[Start of Attachment]

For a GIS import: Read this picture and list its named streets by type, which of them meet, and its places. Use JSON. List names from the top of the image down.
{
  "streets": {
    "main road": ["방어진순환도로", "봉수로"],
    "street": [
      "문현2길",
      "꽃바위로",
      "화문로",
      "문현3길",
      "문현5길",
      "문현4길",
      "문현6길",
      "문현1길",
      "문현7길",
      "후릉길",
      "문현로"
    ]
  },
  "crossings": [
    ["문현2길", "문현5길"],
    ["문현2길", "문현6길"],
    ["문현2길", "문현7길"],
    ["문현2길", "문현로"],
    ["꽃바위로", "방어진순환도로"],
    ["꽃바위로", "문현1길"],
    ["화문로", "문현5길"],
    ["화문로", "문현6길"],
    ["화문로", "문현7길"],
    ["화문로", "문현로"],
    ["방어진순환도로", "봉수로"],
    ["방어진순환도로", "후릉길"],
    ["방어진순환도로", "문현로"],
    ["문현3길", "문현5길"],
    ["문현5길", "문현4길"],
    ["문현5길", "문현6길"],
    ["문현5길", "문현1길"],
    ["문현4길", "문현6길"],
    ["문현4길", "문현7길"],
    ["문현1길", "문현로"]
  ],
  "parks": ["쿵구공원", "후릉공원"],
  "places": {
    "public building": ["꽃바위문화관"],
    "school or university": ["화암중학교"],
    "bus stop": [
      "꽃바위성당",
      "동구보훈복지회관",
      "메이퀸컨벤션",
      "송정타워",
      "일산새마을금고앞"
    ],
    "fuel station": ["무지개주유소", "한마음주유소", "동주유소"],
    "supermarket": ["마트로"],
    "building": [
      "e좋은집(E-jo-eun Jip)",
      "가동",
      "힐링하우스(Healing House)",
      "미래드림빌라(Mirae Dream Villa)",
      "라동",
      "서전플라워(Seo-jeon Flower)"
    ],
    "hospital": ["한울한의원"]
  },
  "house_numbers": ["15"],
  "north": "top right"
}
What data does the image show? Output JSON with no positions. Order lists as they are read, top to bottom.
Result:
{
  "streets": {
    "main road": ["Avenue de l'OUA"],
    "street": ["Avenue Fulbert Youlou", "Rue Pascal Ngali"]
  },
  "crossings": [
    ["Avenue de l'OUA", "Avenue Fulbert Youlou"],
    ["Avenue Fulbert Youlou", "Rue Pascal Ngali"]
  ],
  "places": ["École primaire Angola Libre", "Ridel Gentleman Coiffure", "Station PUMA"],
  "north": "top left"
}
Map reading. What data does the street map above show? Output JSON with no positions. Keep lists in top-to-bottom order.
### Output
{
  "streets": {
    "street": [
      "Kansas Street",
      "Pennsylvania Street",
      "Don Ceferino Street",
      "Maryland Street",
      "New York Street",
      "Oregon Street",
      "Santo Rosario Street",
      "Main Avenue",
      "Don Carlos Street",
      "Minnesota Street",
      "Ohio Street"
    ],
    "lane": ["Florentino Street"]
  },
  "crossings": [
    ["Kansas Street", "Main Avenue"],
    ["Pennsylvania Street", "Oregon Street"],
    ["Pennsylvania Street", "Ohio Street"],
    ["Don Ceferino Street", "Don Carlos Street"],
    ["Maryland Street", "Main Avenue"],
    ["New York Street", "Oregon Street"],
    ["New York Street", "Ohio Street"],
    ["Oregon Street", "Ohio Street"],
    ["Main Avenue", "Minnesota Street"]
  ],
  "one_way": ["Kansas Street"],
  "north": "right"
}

[End of Attachment]

**Work request**
In the material above, find every line that has the string "image" and pull those lines out.

**Output**
For a GIS import: Read this picture and list its named streets by type, which of them meet, and its places. Use JSON. List names from the top of the image down.
What data does the image show? Output JSON with no positions. Order lists as they are read, top to bottom.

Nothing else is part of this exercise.